The next day, Buckner found out from a family friend that Blackwell was believed to be dead in a one-star hotel off Highway 99.

Buckner said detectives at the time wouldn’t allow her to see her daughter and told her Blackwell’s death was believed to be accidental. But when Buckner saw her daughter’s body for the first time nearly a month later at the funeral home, it was covered with injuries.

“I was assuming she had no bruises on her, but that wasn’t the case,” Buckner said, her voice shaking as she spoke. “When I saw her, she had a gash between her eyes on the bridge of her nose. Her lips were cracked and busted up. Her arms were so bruised up that we had to cover them. We had to go buy a sweater and a shawl to cover her arms. And nobody told me that she had bruises on her or any of that, so I wasn’t prepared for it.”

Sacramento Police Department spokesman Officer Karl Chan said Blackwell’s death is being investigated in conjunction with the Sacramento County Coroner’s Office, but has not yet been ruled a homicide.

Coronavirus means fewer youth services

At the vigil for Allen last week, Taylor McClure, a Black woman and Sacramento City College student, expressed anger at the lack of attention paid toward the deaths of Black women.

“I am a Black woman out here supporting Zarrie because I believe that this is happening way too often,” she said. “It’s not talked about when it comes to Black women.”

McClure said she advised Black women to consider carrying arms to be able to defend themselves.

Meg White, a community member who was also concerned with the lack of attention toward the death of Black women, said she was willing to do anything in order to stop the violence.

“I am tired of asking the people in power to care about my life,” White said.

Other speakers expressed anger that they continue to lose people in the community, forcing them to gather at vigils rather than celebrations.

“If we don’t protect our Black women, we don’t have no Black community,” Accius said.

Accius, in part, credited the increase in violence to the interruption of youth programming caused by the COVID-19 pandemic.

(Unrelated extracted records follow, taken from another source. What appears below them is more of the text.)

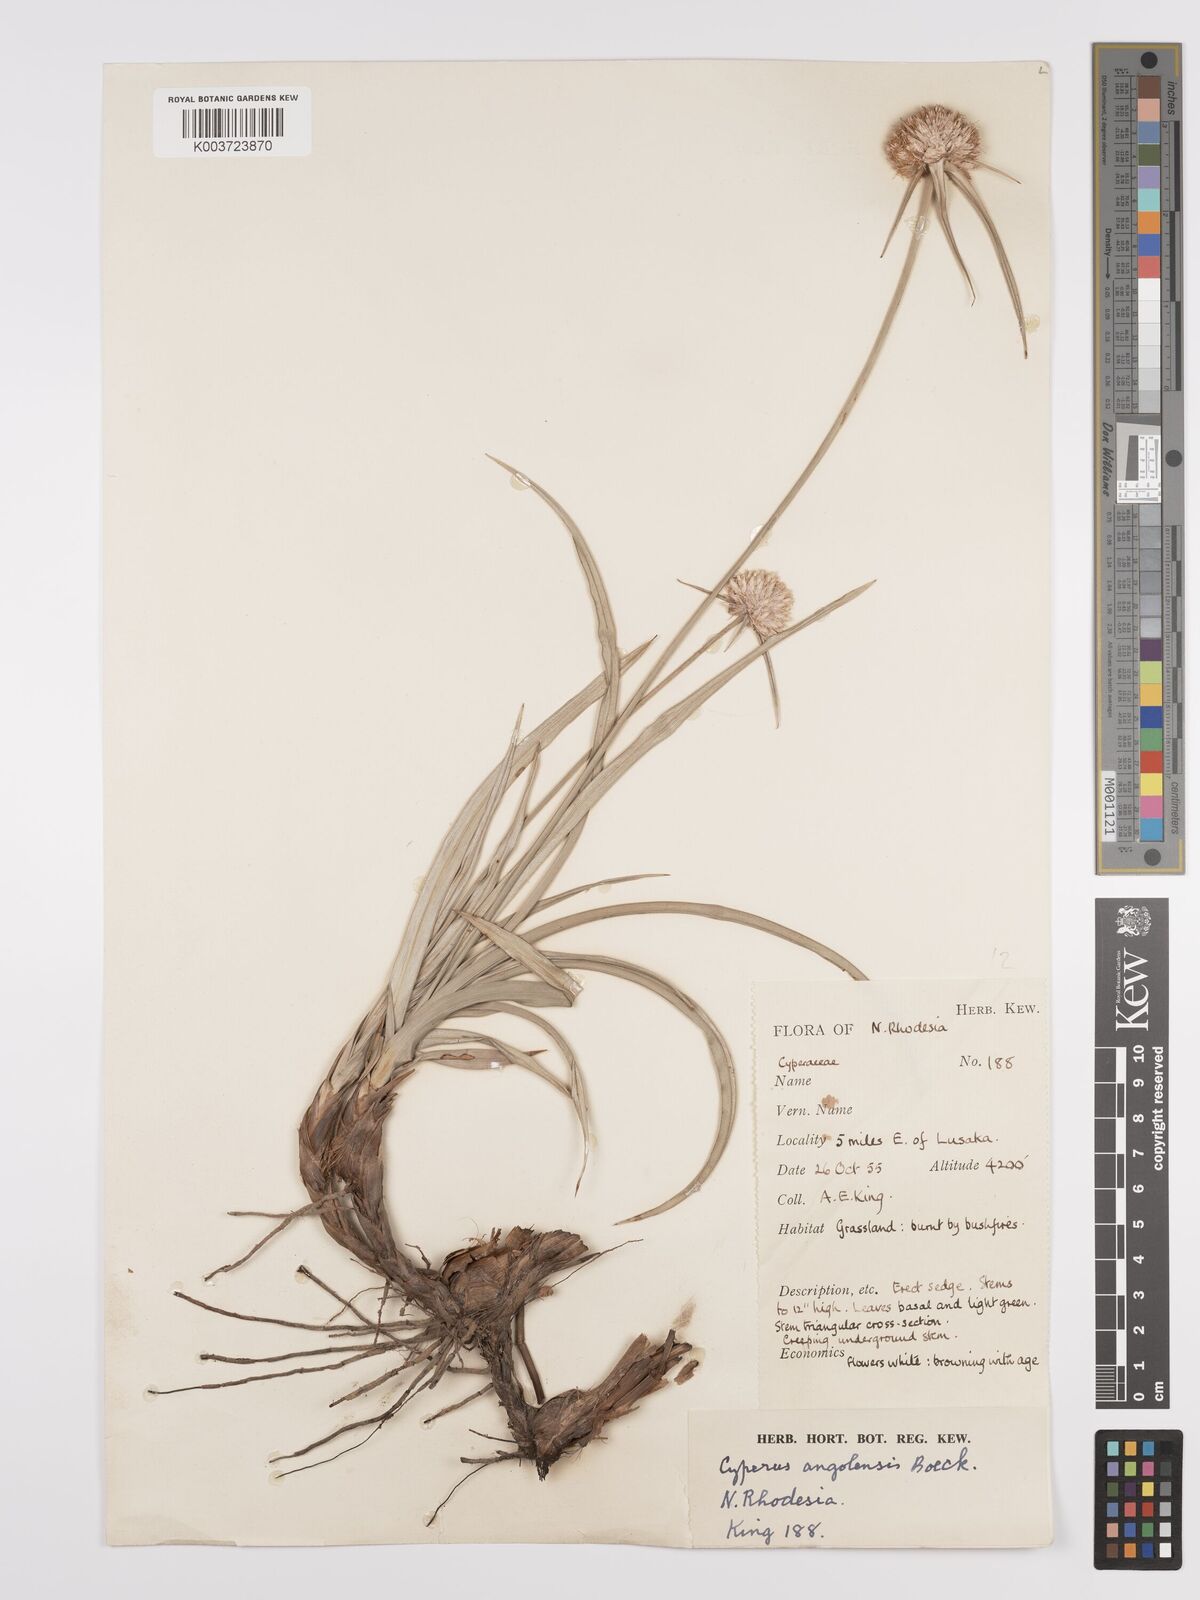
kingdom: Plantae
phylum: Tracheophyta
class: Liliopsida
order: Poales
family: Cyperaceae
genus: Cyperus
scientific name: Cyperus angolensis
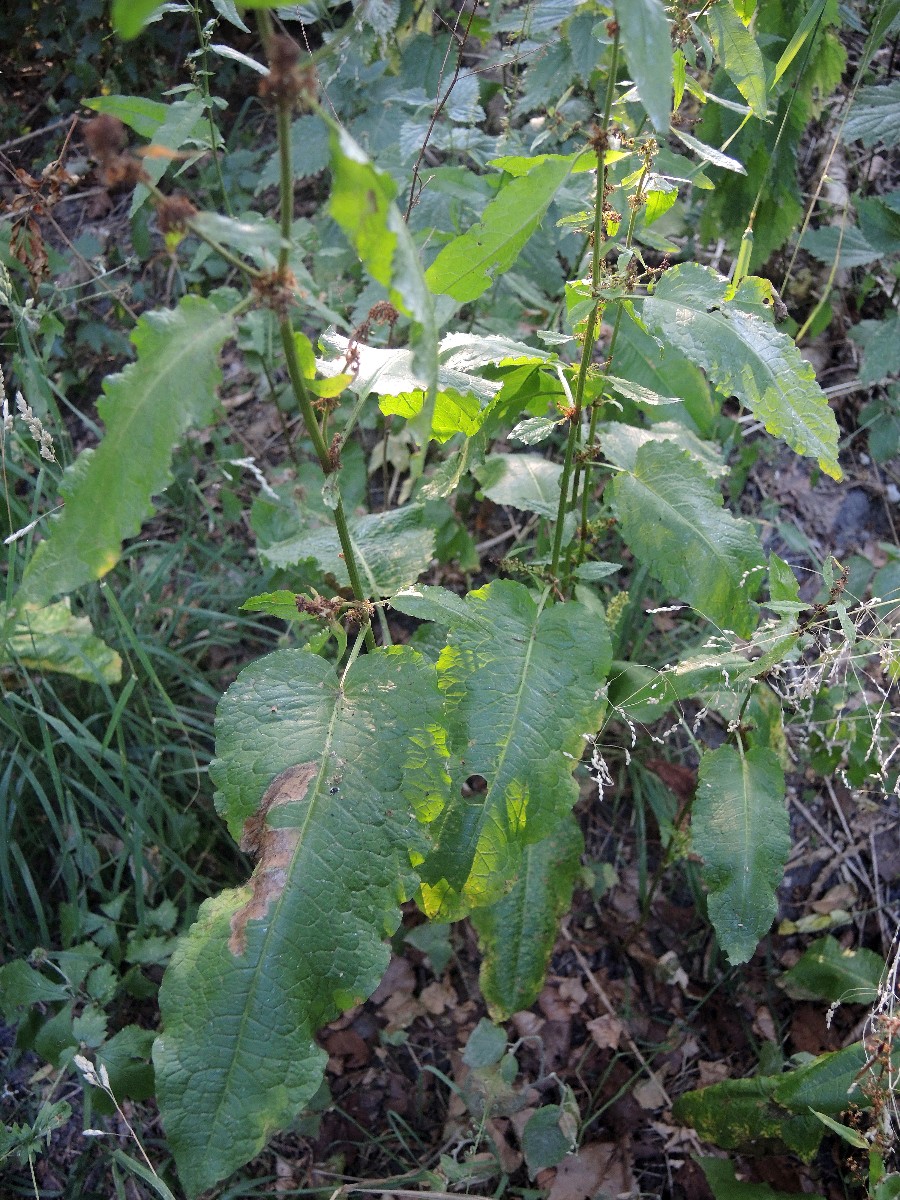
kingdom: Fungi
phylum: Basidiomycota
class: Pucciniomycetes
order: Pucciniales
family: Pucciniaceae
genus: Uromyces
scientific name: Uromyces rumicis
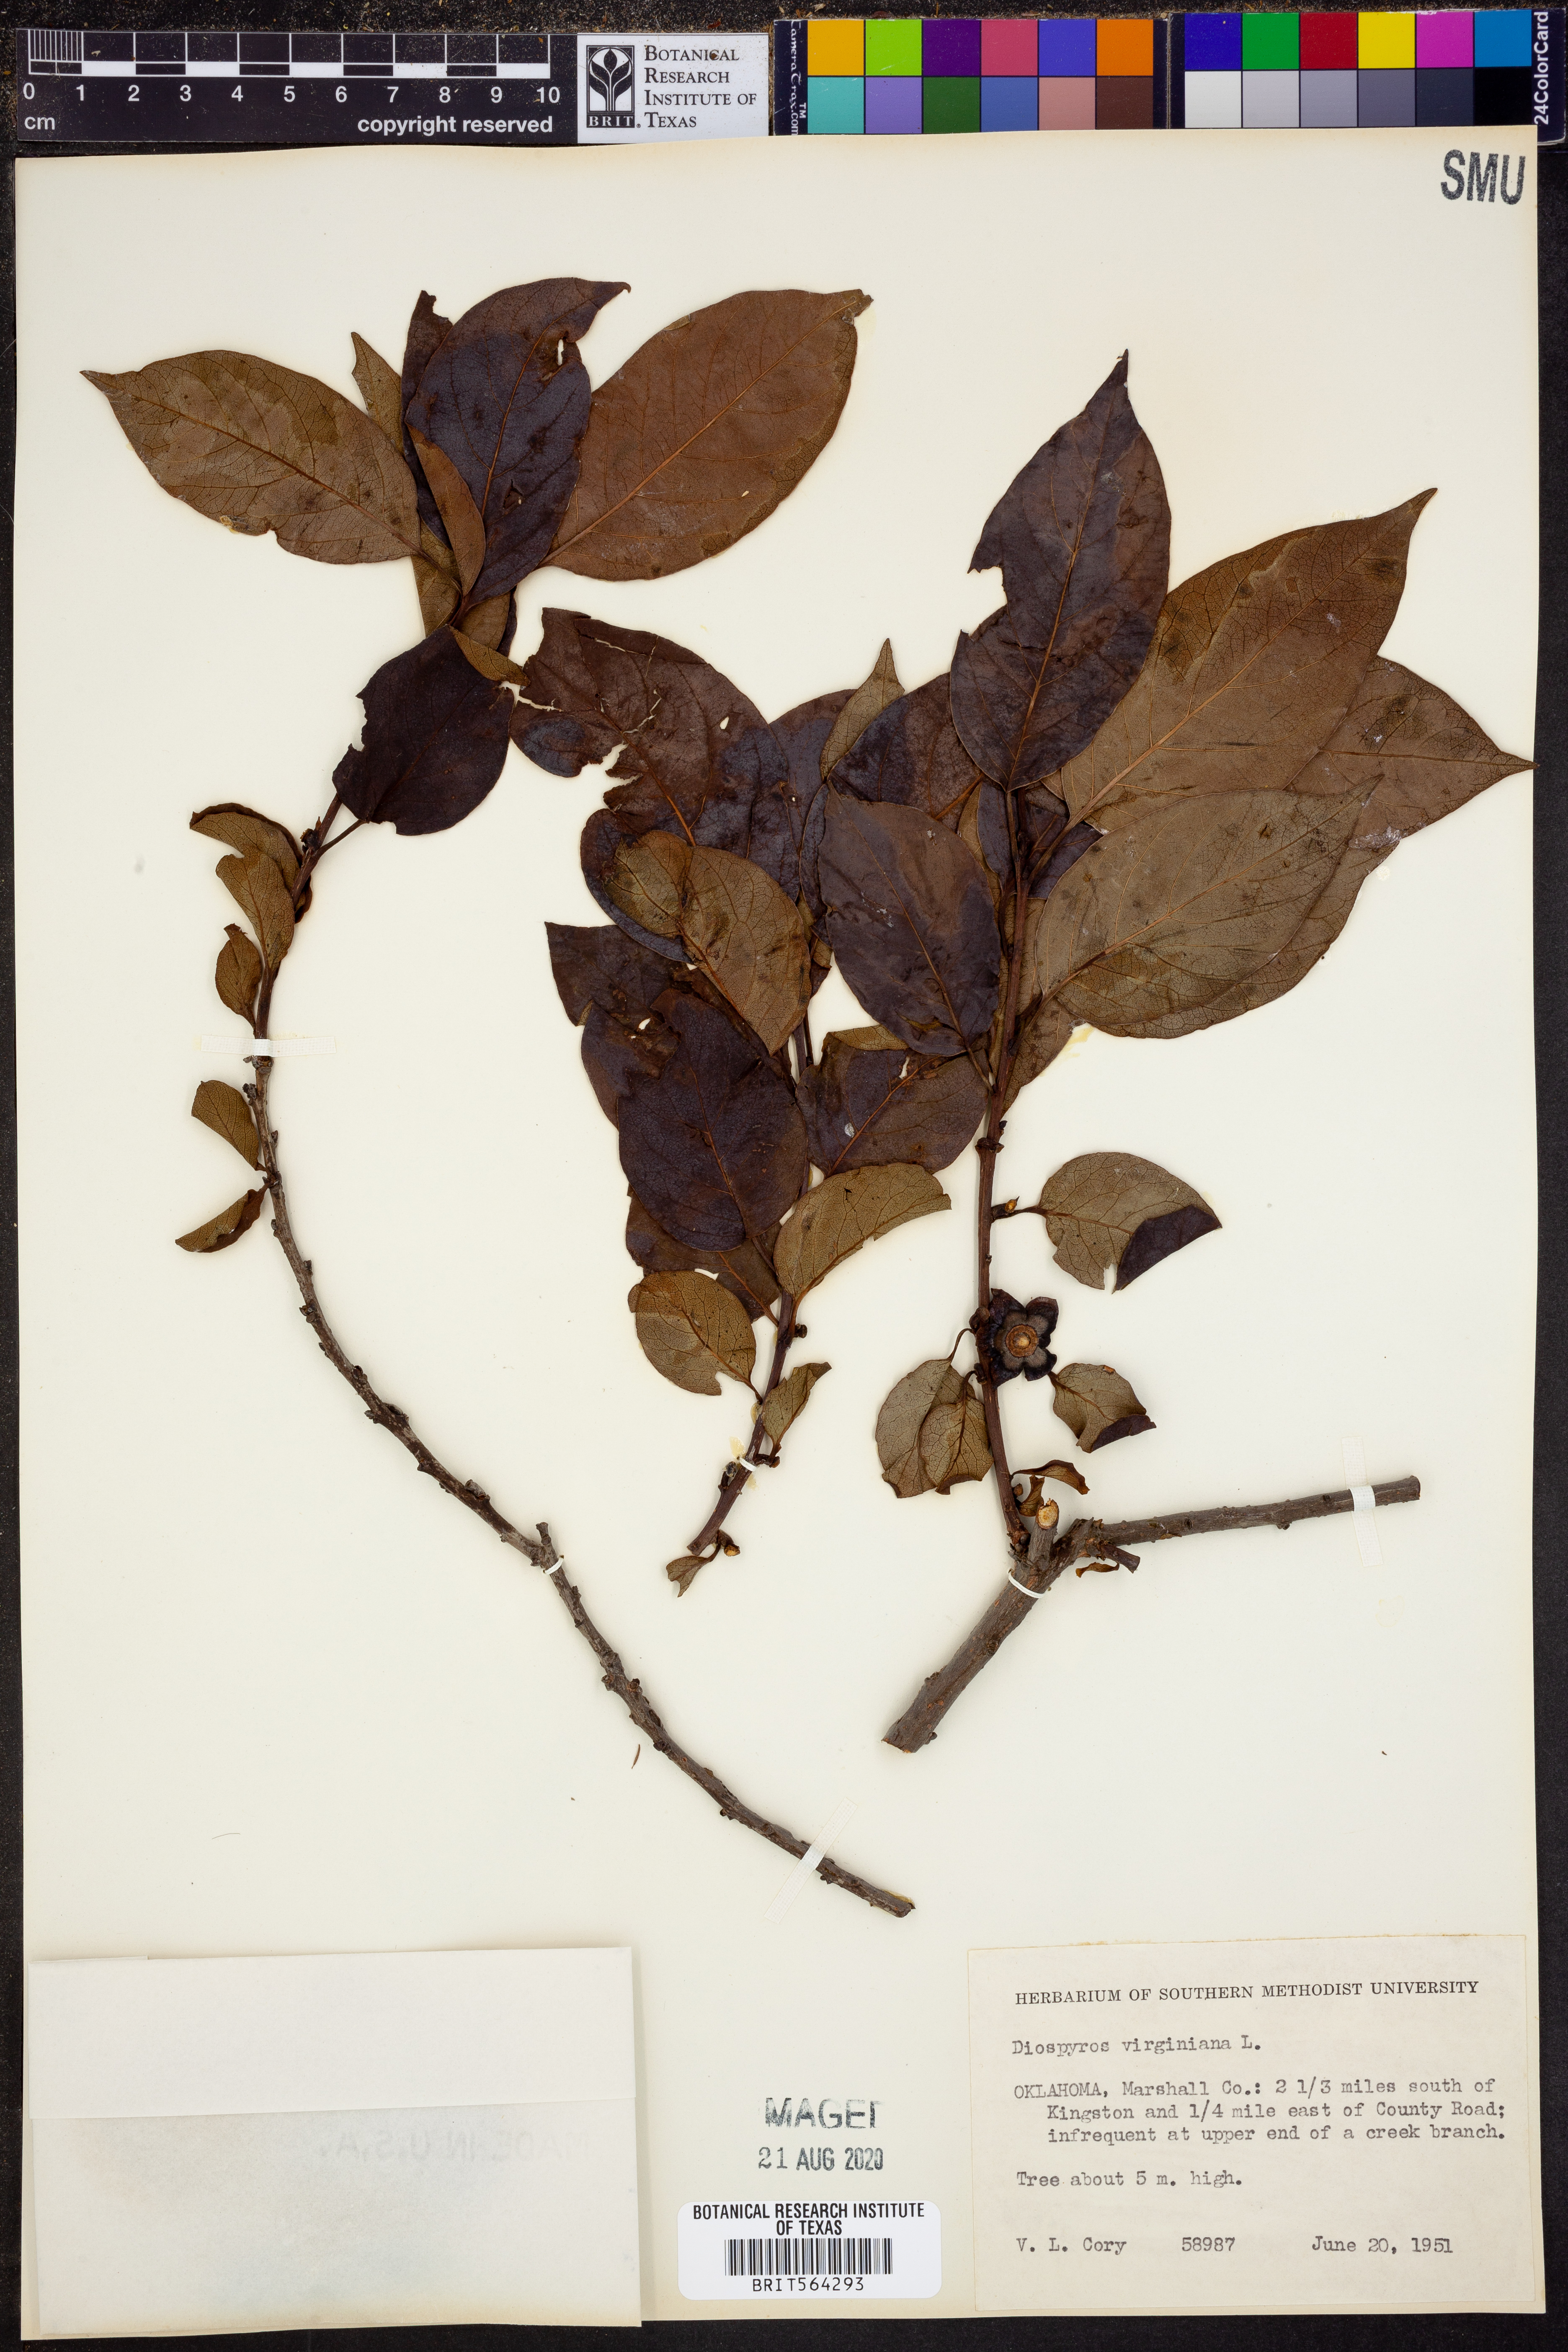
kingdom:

“A lot of these kids are stuck in stressful situations at home, and now they’re there more than ever,” he said. “They’re on social media more than ever and it’s become a more and more dangerous thing.”

Prior to the pandemic, community members had successfully worked for years to develop an infrastructure of youth programs to help curb violence and give kids opportunities to work, make new friends and develop positive goals.

The success of those programs, along with funding and support from the city, was recognized earlier this year when Sacramento celebrated two years without a single youth homicide. In 2017, Sacramento’s teens were twice as likely to be killed by homicide than the general population, a Sacramento Bee analysis at the time found.

“(In programs), when you take young people out of their comfort zone, you can have youth together who are not usually together in a non-violent setting,” Accius said. “You can have them in a place where they have to work together to come up with a solution. You can’t’ do that on Zoom.”

“Now you have young people who have a lot of time on their hands,” he said. “You can’t monitor them like you used to . . . and it plays a huge part.”